Y en esta escuela les proyectamos a una marea de chamos y chamas unos pequeños videos que se titulan Las cebras de Gaza (esta es otra historia). En ellos se visualiza Palestina, el muro de separación y como los pescadores y agricultores son atacados por los soldados israelíes solo por tratar de sobrevivir. Pero en medio de esa tristeza se ven también las sonrisas de los niños y niñas palestinas. El tesoro de las madres y padres palestinos.
Y yo pensaba que tenía que volver a casa, a terminar mi guión. Pero querían más y más. Cada vez aparecían más niños y niñas. Y volvíamos a proyectar los videos y explicar la experiencia. Dándoles ejemplos cercanos como el de los colombianos que también tienen que huir de su país por la guerra y vienen a Venezuela (podrían ser cinco millones de colombianos exiliados en Venezuela). O de cómo se ayuda a los palestinos de la misma manera que se ayuda a los venezolanos que han perdido todo por las lluvias. Hoy por ti, mañana por mi. Y eso me incluye a mi.
Y claro, se hizo la hora de almorzar. Y fuimos a comer al comedor con los cientos de niñitos mirándonme curiosos. Pero ¡Sorpresa! ¡Acá quien come trabaja! Al almuerzo invita la casa, pero por favor una pequeña colaboración: corte y prepare las naranjas del postre para los alumnos. Menos mal que solo son ochocientos... Con Vladimir, el camarógrafo ciclista, y su esposa y maestra, Lisset, me pongo a cortar en cuatro partes, sin separarlas del todo, las naranjas. Mientras corto y corto, pienso que las naranjas venezolanas son verdes y amarillas. Mis naranjas, las valencianas del mediterráneo, son naranjas de color naranja. En lo que son iguales es que ambas son dulces, ácidas y frescas. Y sus árboles huelen al mismo azahar.
Terminamos de comer y llega una nueva sorpresa: resulta que los ochocientos niños están dibujando las impresiones que les dejaron las palabras y las imágenes. Y resulta que vamos clase por clase y los alumnos me van entregando sus dibujos y sus mensajes para los niños palestinos. ¡Y me entero que se me ha otorgado la misión de entregarlos en persona! ¿Qué voy a hacer? Uno no elige la vida parece ser, la vida lo elige a uno... Dicho y hecho pues, así es Venezuela, no la he inventado yo. De esta manera, ochocientos niños de la Escuela bolivariana Armando Zuloaga Blanco me encomiendan sus obritas de arte y amor para que por aire, mar o tierra se las lleve a los niños de Gaza, Belén, Jerusalén y Hebrón. ¿Cómo haré?

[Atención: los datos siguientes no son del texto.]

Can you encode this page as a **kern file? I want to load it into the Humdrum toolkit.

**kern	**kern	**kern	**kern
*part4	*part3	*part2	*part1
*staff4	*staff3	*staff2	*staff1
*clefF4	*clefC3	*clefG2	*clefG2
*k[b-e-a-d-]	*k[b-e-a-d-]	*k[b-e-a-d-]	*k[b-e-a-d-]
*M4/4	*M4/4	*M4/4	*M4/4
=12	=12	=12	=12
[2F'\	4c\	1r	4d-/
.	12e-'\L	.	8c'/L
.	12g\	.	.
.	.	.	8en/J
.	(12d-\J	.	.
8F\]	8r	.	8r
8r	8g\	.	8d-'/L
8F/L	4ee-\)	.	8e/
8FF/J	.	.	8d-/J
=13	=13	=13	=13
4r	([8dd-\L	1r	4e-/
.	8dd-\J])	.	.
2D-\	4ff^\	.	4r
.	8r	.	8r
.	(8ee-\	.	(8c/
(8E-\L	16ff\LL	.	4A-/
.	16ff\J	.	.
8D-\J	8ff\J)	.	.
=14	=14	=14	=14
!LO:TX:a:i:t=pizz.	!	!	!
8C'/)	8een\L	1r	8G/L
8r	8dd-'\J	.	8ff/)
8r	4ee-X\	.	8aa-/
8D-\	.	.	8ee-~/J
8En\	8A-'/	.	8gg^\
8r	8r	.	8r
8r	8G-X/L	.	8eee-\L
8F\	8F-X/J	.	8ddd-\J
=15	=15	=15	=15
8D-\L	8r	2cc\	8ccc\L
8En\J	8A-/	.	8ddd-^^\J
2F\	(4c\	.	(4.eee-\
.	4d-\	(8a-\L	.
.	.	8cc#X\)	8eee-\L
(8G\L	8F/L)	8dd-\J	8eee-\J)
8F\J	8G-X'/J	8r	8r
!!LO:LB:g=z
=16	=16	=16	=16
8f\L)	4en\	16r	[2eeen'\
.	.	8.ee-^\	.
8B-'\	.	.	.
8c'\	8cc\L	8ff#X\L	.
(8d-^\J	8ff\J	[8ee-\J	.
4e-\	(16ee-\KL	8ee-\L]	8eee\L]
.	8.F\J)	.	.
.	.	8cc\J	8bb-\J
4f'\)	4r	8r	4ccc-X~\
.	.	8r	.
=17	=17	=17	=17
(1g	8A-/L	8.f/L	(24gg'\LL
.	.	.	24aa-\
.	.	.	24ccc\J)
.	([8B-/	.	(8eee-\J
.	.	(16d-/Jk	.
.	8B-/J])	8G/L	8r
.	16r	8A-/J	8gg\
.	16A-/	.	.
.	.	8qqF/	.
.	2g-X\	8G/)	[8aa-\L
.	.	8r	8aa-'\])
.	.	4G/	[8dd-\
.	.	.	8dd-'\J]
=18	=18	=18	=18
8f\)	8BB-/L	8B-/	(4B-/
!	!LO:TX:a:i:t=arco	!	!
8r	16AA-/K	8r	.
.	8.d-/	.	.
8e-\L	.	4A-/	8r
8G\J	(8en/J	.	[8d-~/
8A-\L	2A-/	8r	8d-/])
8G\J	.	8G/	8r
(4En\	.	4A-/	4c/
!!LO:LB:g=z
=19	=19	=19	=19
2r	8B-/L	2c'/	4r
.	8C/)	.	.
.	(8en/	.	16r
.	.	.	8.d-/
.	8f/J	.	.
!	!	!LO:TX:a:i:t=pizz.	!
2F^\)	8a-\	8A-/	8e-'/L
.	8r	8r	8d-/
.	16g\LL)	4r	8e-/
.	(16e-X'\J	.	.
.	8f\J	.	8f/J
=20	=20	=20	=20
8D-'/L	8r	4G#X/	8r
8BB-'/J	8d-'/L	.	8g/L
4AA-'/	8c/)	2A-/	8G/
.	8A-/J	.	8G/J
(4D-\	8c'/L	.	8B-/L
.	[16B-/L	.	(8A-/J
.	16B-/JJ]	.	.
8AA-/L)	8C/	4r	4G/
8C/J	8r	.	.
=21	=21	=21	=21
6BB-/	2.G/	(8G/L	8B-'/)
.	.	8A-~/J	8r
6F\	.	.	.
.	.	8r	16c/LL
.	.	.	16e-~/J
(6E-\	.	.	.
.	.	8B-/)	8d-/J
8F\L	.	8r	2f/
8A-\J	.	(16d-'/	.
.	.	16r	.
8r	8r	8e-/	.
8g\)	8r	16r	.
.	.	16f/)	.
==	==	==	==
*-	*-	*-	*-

Hemos pasado sorprendentemente ocho horas dentro de la escuela y me despido de los ochocientos niños que me chocan sus manitas y me abruman de sonrisas y colores. Me invitan a una chicha de arroz con canela al salir. Agarramos una camionetica a San Martín. Vladimir y Lisset se bajan al inicio de la avenida. Yo sigo de vuelta al Guarataro.
Bajo en la iglesia de Palo Grande. Y con unos enormes sobres llenos de dibujos de los niños de Caracas para los niños de Palestina, subo hacia mi casa.
Y así se vive otro día más en Venezuela.